El 19 de Septiembre, durante la gravedad de Lucrecia, se presentó César en Ferrara y pasó allí dos días, en uno de los cuales el médico Francisco, hijo de Jerónimo Castelli, sangró a la Duquesa en un pie, sujetándole la pierna su hermano. Andaba ocupado entonces el Valentino en la conquista de la Romaña, que aspiraba a convertir en reino, con Bolonia por capital, y redondeado con parte de Toscana. Los vasallos y Vicarios de la Iglesia, los Malatesta de Rimini, los Sforza de Pesaro, los Riario de Imola y Forli, los Varano de Camerino, los Manfredi de Faenza habían sido despojados de sus investiduras por el Papa y de sus Estados por César. Cayeron primero en sus manos, según ya dijimos, Imola y Forli, cuyo castillo defendió la varonil Catalina Sforza. Apoderóse luego fácilmente de Pesaro y de Rimini y sitió a Faenza, que resistió valientemente, por el amor que tenían sus vasallos a Astorre Manfredi, y se rindió por hambre, pero con la formal promesa de que quedaría en libertad Astorre. Contaba éste apenas dieciséis años y era reputado el más hermoso efebo de Italia, habiéndolo querido casar el Cardenal Farnese con la hija de su hermana la Bella Julia. Lejos de cumplir César lo pactado, tuvo encerrados en el castillo de Sant’Angelo a los dos hermanos Manfredi más de un año. Y antes de salir de Roma para continuar su empresa, hizo estrangular al hermoso mancebo, después de haber saciado en él nefandos apetitos, lo cual hubo de decirlo el cadáver hallado en el Tíber, y túvose, aun en aquellos tiempos, por cosa fea.

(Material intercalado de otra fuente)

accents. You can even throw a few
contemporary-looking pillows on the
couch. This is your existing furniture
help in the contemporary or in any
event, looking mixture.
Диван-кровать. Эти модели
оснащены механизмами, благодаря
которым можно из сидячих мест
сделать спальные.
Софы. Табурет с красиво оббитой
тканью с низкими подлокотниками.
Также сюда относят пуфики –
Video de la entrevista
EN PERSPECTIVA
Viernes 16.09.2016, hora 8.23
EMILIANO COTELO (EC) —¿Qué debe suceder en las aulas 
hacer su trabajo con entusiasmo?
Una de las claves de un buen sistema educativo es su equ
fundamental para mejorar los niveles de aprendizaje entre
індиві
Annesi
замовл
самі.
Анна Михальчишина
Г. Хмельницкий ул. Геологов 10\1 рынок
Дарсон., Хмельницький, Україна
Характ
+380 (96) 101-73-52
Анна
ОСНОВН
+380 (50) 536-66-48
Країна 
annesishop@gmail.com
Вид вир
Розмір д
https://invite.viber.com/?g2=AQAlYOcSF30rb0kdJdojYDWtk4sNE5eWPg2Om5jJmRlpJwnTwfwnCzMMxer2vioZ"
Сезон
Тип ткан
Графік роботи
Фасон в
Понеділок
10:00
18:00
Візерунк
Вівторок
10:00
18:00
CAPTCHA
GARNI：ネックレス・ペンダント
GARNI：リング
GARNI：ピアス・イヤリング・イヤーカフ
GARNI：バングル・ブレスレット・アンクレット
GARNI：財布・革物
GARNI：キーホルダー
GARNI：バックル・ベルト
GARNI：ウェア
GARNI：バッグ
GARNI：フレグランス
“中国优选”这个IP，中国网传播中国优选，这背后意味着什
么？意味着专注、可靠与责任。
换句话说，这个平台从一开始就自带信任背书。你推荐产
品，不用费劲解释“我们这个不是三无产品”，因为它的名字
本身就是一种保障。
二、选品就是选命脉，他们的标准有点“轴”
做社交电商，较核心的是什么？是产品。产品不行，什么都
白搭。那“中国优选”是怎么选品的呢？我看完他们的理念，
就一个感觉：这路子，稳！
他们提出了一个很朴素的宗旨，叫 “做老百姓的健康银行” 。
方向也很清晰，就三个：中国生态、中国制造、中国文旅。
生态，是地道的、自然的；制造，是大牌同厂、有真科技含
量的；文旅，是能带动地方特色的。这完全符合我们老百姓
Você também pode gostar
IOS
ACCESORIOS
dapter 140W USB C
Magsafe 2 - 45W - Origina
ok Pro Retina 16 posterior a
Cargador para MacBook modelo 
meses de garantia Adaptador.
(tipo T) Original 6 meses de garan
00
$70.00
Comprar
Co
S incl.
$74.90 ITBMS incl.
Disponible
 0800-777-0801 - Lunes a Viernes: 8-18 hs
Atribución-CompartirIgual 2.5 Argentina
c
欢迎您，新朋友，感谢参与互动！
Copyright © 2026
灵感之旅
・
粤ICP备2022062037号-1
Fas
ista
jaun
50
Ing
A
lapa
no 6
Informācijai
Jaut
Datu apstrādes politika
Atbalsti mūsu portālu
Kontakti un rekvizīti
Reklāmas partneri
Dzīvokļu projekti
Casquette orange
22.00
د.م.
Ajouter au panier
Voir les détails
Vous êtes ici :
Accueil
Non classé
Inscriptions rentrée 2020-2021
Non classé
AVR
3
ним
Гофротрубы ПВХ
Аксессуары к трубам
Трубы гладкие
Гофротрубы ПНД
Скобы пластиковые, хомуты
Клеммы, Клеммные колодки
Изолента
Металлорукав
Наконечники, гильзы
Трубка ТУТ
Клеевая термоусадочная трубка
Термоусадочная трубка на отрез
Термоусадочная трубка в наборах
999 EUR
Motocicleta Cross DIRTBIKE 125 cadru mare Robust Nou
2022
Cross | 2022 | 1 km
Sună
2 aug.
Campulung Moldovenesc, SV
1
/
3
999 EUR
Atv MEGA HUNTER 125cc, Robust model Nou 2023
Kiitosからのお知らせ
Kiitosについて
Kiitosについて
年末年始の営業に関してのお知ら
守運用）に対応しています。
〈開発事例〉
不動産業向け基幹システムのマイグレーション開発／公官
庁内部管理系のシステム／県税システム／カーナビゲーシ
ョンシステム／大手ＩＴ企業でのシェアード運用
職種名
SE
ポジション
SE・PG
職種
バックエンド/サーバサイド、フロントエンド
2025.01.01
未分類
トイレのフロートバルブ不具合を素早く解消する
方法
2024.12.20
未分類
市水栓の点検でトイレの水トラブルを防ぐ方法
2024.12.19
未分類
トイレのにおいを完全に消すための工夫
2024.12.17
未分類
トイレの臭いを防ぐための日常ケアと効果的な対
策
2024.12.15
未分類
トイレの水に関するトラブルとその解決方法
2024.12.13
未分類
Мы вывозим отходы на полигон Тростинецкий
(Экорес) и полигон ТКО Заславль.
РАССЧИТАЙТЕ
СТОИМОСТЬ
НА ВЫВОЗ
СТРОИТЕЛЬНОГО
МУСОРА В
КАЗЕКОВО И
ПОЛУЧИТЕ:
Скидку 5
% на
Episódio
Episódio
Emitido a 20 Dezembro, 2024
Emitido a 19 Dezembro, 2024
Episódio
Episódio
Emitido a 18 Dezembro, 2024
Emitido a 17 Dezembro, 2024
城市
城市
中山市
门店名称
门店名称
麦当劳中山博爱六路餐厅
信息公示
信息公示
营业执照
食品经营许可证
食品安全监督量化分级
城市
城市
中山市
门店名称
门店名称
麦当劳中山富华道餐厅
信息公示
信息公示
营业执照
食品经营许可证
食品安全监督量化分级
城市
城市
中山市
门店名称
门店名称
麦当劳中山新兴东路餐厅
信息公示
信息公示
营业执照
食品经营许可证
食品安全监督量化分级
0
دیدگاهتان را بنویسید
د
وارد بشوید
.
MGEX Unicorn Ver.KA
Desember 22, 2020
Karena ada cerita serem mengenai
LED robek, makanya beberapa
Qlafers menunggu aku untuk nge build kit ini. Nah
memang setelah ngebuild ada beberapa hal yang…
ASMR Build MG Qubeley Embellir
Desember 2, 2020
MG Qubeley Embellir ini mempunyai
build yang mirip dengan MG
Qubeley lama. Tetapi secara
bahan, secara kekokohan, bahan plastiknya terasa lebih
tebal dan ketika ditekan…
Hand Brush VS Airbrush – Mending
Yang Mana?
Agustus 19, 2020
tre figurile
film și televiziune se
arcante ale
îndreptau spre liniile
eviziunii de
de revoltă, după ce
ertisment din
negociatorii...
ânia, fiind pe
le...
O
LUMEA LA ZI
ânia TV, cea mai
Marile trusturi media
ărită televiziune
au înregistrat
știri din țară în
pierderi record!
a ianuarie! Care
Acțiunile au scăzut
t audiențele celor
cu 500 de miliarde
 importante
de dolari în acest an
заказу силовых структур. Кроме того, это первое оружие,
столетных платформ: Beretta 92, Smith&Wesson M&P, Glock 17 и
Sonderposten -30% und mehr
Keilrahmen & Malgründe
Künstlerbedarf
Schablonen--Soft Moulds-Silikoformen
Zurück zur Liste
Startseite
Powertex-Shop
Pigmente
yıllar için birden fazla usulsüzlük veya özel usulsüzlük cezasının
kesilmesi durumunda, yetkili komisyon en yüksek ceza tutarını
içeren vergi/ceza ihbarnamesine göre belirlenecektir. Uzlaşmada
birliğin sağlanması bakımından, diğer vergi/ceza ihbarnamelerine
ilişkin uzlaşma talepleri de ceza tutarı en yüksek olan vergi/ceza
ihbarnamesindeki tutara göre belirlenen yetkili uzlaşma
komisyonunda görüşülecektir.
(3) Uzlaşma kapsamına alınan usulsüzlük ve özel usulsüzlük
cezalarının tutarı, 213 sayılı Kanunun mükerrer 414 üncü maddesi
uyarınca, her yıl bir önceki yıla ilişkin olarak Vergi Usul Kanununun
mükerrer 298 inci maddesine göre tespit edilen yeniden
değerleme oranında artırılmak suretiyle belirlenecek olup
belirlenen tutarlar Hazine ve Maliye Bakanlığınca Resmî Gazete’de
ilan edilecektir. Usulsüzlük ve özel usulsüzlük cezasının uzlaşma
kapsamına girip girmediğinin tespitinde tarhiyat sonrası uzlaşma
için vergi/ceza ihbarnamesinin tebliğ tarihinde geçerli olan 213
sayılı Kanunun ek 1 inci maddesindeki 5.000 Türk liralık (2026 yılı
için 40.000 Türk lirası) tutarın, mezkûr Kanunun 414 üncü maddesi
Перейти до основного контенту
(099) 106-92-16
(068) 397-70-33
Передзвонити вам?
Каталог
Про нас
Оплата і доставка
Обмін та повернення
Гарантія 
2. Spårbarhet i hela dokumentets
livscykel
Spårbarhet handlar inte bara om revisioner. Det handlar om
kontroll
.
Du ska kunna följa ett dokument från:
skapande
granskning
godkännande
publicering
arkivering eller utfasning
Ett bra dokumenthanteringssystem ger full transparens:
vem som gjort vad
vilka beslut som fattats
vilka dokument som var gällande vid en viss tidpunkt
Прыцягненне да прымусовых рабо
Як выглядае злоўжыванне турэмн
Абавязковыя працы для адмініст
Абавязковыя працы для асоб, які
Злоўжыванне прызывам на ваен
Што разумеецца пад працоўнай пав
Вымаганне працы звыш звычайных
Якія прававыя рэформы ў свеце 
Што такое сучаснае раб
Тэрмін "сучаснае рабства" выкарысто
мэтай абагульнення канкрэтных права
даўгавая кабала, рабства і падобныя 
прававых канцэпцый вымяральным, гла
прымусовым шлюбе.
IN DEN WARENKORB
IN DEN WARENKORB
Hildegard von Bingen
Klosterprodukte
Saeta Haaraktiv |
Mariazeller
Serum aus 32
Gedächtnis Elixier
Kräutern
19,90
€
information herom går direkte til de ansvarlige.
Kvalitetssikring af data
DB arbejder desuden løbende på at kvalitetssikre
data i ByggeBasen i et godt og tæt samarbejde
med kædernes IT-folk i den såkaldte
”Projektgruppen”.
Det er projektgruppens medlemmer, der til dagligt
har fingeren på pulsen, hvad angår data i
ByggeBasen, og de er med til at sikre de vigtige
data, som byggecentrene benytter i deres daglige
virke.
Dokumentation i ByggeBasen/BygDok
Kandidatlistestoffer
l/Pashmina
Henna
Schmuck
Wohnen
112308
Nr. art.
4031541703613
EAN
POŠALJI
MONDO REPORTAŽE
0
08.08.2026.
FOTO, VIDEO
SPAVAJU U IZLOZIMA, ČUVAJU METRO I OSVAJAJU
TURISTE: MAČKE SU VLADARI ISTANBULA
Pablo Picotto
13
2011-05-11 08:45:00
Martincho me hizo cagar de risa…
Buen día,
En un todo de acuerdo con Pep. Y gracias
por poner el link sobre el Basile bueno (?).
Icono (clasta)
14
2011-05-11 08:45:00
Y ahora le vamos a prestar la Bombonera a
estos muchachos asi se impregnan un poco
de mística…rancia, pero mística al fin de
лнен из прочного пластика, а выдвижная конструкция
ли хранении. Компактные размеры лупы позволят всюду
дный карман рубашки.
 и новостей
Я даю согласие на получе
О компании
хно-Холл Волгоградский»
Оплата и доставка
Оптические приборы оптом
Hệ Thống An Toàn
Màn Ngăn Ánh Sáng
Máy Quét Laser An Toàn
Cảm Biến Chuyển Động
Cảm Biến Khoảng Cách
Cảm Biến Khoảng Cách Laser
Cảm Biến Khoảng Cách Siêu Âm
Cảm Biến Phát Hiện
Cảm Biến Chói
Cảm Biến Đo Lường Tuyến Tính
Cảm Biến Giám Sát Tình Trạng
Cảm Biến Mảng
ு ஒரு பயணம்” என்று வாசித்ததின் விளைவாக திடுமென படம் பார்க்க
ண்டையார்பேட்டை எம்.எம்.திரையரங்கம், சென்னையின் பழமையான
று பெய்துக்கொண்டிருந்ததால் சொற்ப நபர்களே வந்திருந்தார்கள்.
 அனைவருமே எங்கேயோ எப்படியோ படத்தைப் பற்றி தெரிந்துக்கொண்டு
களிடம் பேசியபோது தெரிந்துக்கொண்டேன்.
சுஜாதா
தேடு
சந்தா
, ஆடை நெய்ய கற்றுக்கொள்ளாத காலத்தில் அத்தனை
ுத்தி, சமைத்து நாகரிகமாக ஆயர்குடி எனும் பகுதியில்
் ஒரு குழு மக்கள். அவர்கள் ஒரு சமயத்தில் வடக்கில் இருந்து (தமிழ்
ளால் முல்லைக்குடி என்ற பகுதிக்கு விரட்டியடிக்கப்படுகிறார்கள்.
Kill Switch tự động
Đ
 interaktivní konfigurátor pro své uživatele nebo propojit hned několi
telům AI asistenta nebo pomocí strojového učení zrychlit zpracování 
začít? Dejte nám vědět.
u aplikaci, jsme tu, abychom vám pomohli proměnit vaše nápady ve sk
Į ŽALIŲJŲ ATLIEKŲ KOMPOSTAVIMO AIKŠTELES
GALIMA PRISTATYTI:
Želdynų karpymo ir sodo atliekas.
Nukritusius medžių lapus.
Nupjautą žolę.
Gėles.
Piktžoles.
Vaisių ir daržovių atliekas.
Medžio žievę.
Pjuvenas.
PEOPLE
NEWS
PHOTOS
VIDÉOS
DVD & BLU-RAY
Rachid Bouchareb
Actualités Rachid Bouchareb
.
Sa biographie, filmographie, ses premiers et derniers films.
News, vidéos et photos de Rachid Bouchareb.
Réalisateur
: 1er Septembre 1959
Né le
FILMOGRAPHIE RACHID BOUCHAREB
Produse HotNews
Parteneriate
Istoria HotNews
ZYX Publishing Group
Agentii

El 13 de Junio de 1502 salió César de Roma con sus tropas y se dirigió a Urbino para despojar de sus Estados, con engaño, al ingenuo Duque, que cayó en la celada y por milagro escapó vivo y pudo refugiarse en Mantua, de donde se trasladó a Venecia con la Duquesa Isabel. Peor la hubieron los Varano, Señores de Camerino, de los que sólo uno salió con vida de las manos de Micheletto, el ejecutor de las sentencias del Valentino.